**JOB ITEM**
Retype the entries below word for word, leaving out every picture.

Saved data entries
▼▼▼

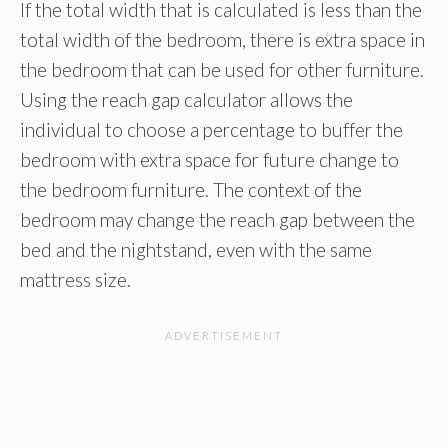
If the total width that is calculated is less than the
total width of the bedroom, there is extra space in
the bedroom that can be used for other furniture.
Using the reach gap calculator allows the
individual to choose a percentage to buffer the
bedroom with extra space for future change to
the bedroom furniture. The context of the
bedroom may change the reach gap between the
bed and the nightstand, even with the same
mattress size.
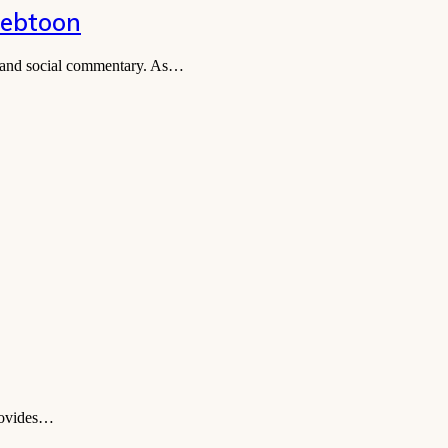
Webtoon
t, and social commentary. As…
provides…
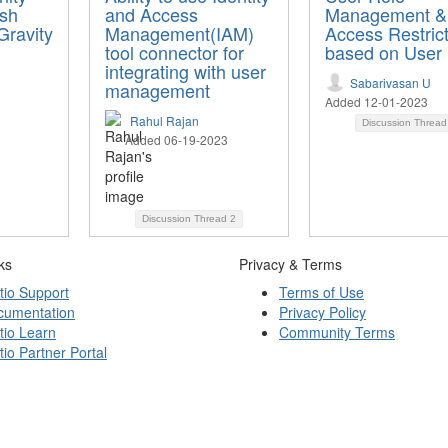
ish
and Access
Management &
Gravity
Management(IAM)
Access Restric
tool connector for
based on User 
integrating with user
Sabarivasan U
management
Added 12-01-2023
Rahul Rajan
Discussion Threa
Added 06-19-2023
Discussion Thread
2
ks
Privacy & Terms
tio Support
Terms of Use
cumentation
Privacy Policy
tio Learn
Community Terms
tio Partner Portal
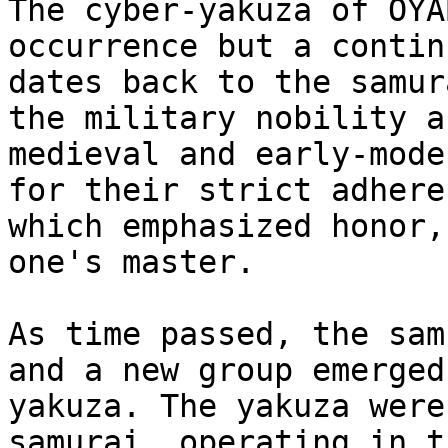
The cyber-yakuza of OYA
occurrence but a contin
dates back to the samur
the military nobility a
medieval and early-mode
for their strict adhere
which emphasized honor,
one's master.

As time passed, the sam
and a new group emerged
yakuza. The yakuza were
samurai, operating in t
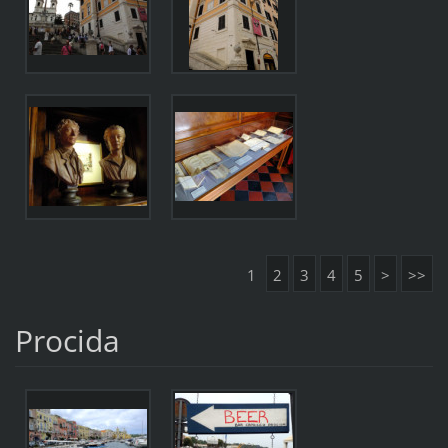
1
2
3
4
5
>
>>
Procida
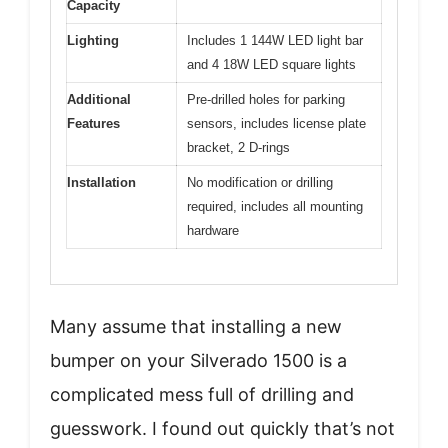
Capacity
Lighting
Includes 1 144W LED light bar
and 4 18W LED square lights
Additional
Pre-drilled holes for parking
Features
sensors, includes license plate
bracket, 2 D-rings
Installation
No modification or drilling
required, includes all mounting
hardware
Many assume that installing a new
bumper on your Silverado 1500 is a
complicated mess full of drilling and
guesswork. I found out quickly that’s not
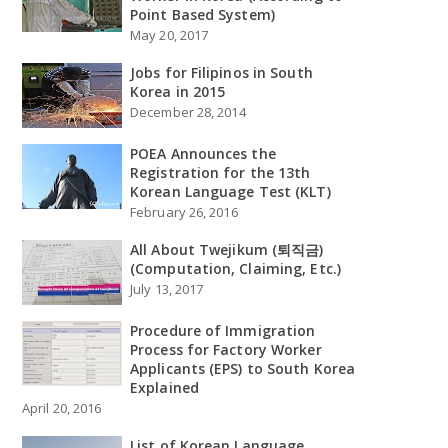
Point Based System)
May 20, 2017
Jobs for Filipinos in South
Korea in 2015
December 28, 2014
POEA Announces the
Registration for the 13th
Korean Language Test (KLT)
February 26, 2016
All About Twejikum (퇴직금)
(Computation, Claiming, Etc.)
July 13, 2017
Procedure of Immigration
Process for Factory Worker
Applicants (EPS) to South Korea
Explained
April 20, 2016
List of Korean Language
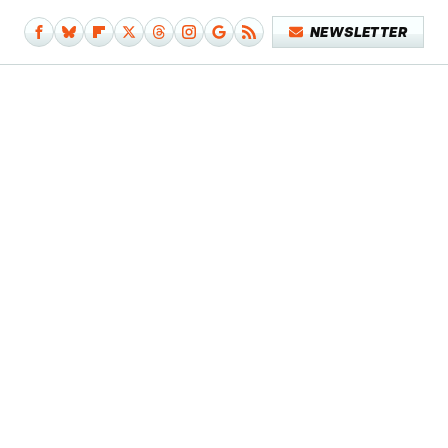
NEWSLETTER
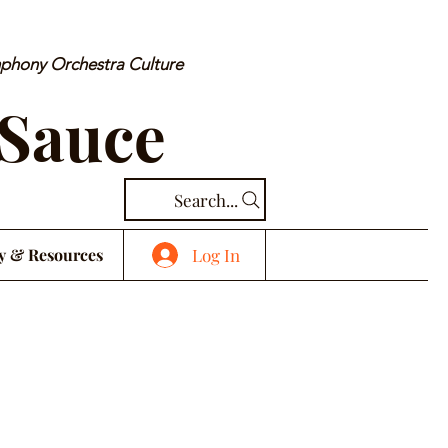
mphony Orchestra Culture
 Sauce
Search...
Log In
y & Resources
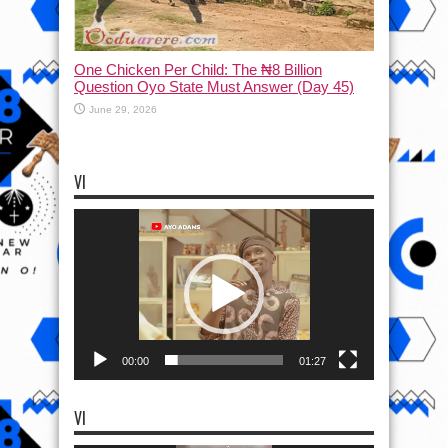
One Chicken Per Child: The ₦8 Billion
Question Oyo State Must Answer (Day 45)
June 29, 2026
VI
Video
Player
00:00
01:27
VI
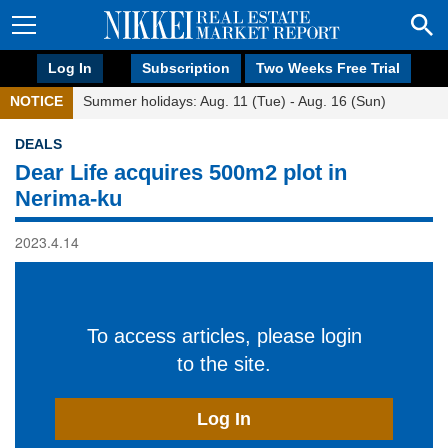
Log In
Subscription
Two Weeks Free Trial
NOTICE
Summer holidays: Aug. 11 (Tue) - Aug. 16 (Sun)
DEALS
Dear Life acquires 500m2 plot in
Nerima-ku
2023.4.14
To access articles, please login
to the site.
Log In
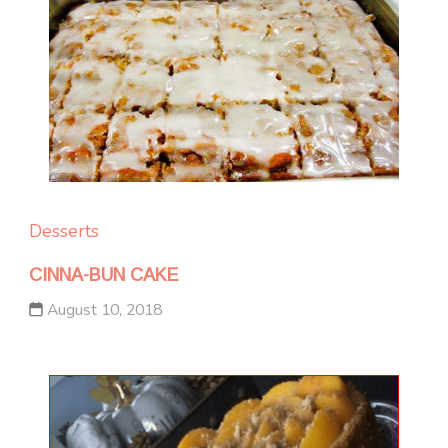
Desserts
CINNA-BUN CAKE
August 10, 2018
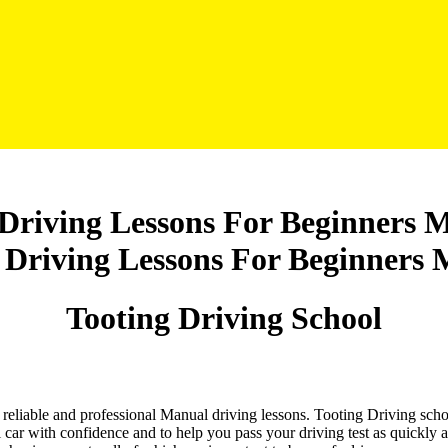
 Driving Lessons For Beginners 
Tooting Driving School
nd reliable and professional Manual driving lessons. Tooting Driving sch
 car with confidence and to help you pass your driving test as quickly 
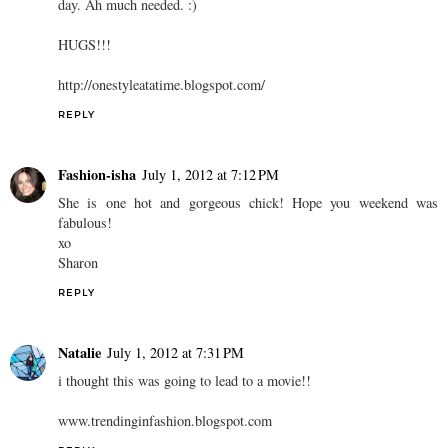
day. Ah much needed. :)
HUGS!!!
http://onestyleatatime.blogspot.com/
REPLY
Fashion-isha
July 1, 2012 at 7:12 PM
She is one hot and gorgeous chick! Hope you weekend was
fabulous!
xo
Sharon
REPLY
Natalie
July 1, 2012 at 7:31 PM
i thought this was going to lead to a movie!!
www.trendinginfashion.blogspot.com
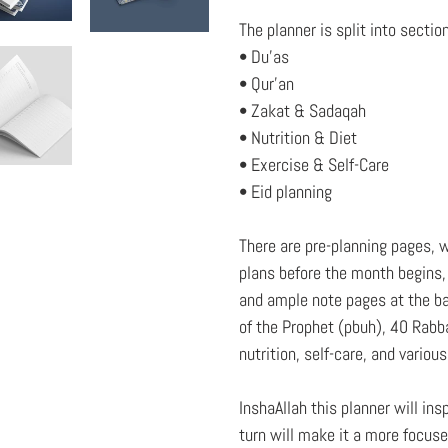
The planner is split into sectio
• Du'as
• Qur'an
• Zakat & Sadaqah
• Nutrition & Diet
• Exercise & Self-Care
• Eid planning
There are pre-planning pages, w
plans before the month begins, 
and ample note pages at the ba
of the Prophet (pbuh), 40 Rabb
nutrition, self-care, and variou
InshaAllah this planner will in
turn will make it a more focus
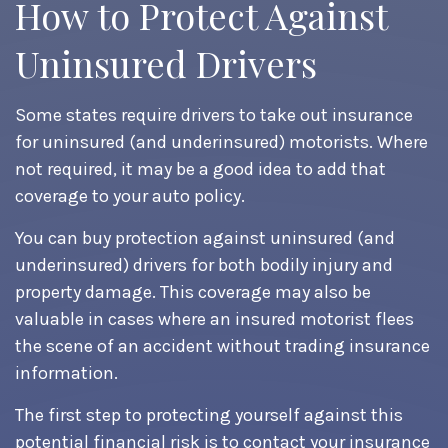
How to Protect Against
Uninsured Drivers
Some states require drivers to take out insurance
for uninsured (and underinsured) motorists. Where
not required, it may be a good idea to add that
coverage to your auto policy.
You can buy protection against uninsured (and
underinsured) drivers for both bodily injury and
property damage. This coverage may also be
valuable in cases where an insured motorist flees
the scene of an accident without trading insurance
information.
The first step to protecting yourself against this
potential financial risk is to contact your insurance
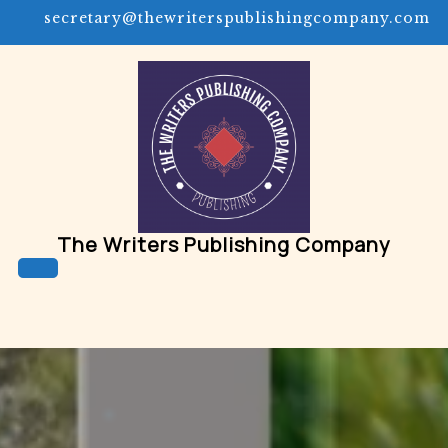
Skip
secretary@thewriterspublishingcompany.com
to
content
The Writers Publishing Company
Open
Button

▲▲▲

**WORKED SOLUTION**
If the total width that is calculated is less than the
total width of the bedroom, there is extra space in
the bedroom that can be used for other furniture.
Using the reach gap calculator allows the
individual to choose a percentage to buffer the
bedroom with extra space for future change to
the bedroom furniture. The context of the
bedroom may change the reach gap between the
bed and the nightstand, even with the same
mattress size.
Webtoon
t, and social commentary. As…
provides…
ish
and Access
Management &
Gravity
Management(IAM)
Access Restric
tool connector for
based on User 
integrating with user
Sabarivasan U
management
Added 12-01-2023
Rahul Rajan
Discussion Threa
Added 06-19-2023
Discussion Thread
2
ks
Privacy & Terms
tio Support
Terms of Use
cumentation
Privacy Policy
tio Learn
Community Terms
tio Partner Portal
The cyber-yakuza of OYA
occurrence but a contin
dates back to the samur
the military nobility a
medieval and early-mode
for their strict adhere
which emphasized honor,
one's master.

As time passed, the sam
and a new group emerged
yakuza. The yakuza were
samurai, operating in t
1
2
3
4
5
>
>>
Procida
Capacity
Lighting
Includes 1 144W LED light bar
and 4 18W LED square lights
Additional
Pre-drilled holes for parking
Features
sensors, includes license plate
bracket, 2 D-rings
Installation
No modification or drilling
required, includes all mounting
hardware
Many assume that installing a new
bumper on your Silverado 1500 is a
complicated mess full of drilling and
guesswork. I found out quickly that’s not
Point Based System)
May 20, 2017
Jobs for Filipinos in South
Korea in 2015
December 28, 2014
POEA Announces the
Registration for the 13th
Korean Language Test (KLT)
February 26, 2016
All About Twejikum (퇴직금)
(Computation, Claiming, Etc.)
July 13, 2017
Procedure of Immigration
Process for Factory Worker
Applicants (EPS) to South Korea
Explained
April 20, 2016
List of Korean Language
NEWSLETTER
mphony Orchestra Culture
 Sauce
Search...
Log In
y & Resources
One Chicken Per Child: The ₦8 Billion
Question Oyo State Must Answer (Day 45)
June 29, 2026
VI
Video
Player
00:00
01:27
VI
Log In
Subscription
Two Weeks Free Trial
NOTICE
Summer holidays: Aug. 11 (Tue) - Aug. 16 (Sun)
DEALS
Dear Life acquires 500m2 plot in
Nerima-ku
2023.4.14
To access articles, please login
to the site.
Log In
Desserts
CINNA-BUN CAKE
August 10, 2018
 Driving Lessons For Beginners 
Tooting Driving School
nd reliable and professional Manual driving lessons. Tooting Driving sch
 car with confidence and to help you pass your driving test as quickly 
day. Ah much needed. :)
HUGS!!!
http://onestyleatatime.blogspot.com/
REPLY
Fashion-isha
July 1, 2012 at 7:12 PM
She is one hot and gorgeous chick! Hope you weekend was
fabulous!
xo
Sharon
REPLY
Natalie
July 1, 2012 at 7:31 PM
i thought this was going to lead to a movie!!
www.trendinginfashion.blogspot.com
The planner is split into sectio
• Du'as
• Qur'an
• Zakat & Sadaqah
• Nutrition & Diet
• Exercise & Self-Care
• Eid planning
There are pre-planning pages, w
plans before the month begins, 
and ample note pages at the ba
of the Prophet (pbuh), 40 Rabb
nutrition, self-care, and variou
InshaAllah this planner will in
turn will make it a more focus
How to Protect Against
Uninsured Drivers
Some states require drivers to take out insurance
for uninsured (and underinsured) motorists. Where
not required, it may be a good idea to add that
coverage to your auto policy.
You can buy protection against uninsured (and
underinsured) drivers for both bodily injury and
property damage. This coverage may also be
valuable in cases where an insured motorist flees
the scene of an accident without trading insurance
information.
The first step to protecting yourself against this
potential financial risk is to contact your insurance
Skip
secretary@thewriterspublishingcompany.com
to
content
The Writers Publishing Company
Open
Button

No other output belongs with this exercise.